Sewing the dresses made Gruneich’s aunt Isabelle Leppert, who also traveled to Gold Canyon, reflect on the inequalities between Haitians and U.S. residents. “It’s unreal what they don’t have and what we have,” Leppert said.

Early this year UNICEF reported that more than one million Haitians — including 380,000 children — were displaced because of the January earthquake and living in crowded camps. In May and June heavy rains led to a spike in cases of cholera, a disease that broke out in Haiti in fall 2010, Catholic News Service reported in June. More than 5,000 people have died of cholera since the outbreak began, according to CNS.

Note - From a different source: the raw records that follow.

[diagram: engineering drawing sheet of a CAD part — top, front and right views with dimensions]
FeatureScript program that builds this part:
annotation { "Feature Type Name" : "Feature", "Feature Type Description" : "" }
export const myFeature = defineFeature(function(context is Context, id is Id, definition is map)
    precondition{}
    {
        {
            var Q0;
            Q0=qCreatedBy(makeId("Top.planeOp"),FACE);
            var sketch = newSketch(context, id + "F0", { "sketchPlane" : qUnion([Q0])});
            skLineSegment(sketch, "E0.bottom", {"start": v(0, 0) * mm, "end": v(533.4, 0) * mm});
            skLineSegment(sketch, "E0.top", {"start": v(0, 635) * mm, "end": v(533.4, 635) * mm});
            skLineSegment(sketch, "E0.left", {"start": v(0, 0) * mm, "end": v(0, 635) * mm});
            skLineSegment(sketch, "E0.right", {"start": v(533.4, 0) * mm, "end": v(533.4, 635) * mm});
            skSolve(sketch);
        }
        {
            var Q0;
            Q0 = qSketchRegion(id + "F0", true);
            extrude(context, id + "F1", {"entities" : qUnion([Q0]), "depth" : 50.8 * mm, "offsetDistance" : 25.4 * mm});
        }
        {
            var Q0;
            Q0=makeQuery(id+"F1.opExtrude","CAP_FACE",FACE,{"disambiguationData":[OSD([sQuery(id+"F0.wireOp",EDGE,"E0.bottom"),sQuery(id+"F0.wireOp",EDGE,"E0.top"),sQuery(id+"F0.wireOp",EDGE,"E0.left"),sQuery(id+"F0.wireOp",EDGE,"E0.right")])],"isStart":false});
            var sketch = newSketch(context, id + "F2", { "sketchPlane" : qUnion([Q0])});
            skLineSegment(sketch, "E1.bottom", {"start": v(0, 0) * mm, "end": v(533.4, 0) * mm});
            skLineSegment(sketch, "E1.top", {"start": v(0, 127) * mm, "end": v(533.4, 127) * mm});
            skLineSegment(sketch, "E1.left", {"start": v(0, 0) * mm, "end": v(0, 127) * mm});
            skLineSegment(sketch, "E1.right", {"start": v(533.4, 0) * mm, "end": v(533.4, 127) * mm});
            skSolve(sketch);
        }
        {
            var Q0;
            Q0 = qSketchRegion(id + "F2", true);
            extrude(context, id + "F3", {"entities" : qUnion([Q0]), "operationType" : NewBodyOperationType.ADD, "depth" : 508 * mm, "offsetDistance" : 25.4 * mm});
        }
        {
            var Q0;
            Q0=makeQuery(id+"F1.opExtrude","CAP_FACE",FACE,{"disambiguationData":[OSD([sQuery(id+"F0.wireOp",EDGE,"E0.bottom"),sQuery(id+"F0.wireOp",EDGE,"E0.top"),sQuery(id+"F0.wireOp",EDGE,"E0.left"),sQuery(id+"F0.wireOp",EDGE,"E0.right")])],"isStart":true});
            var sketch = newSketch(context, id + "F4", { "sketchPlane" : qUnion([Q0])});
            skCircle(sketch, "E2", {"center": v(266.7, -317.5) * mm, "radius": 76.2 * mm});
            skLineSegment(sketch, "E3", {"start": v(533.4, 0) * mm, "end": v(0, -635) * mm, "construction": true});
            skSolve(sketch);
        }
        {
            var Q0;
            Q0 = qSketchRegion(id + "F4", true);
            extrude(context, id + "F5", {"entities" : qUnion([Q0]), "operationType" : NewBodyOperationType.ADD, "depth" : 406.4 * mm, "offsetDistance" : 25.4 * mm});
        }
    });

“I felt that especially since they’ve had natural disasters, the people of Haiti really need help,” Janet Fritz said. She joined fellow members of Ss. Joseph & Cabrini Parish in Richland for the July 20 dressmaking workshop, which members of St. Paul the Apostle and St. Mary parishes in Davenport also took part in.

A longtime seamstress, Fritz said the dresses cost virtually nothing to produce, since they use only pillowcases and scraps of fabric that most sewers already have. “I can just picture some of the little girls wearing these dresses.”

“We put bows on them, make them stylish,” Leppert said. Volunteers can construct the clothes in one of three sizes in less than an hour. Parishioners will continue making them until spring 2012, when a Gold Canyon resident will deliver the dresses to an orphanage in Haiti, Gruneich said.

“This is a very rewarding program,” Leppert said.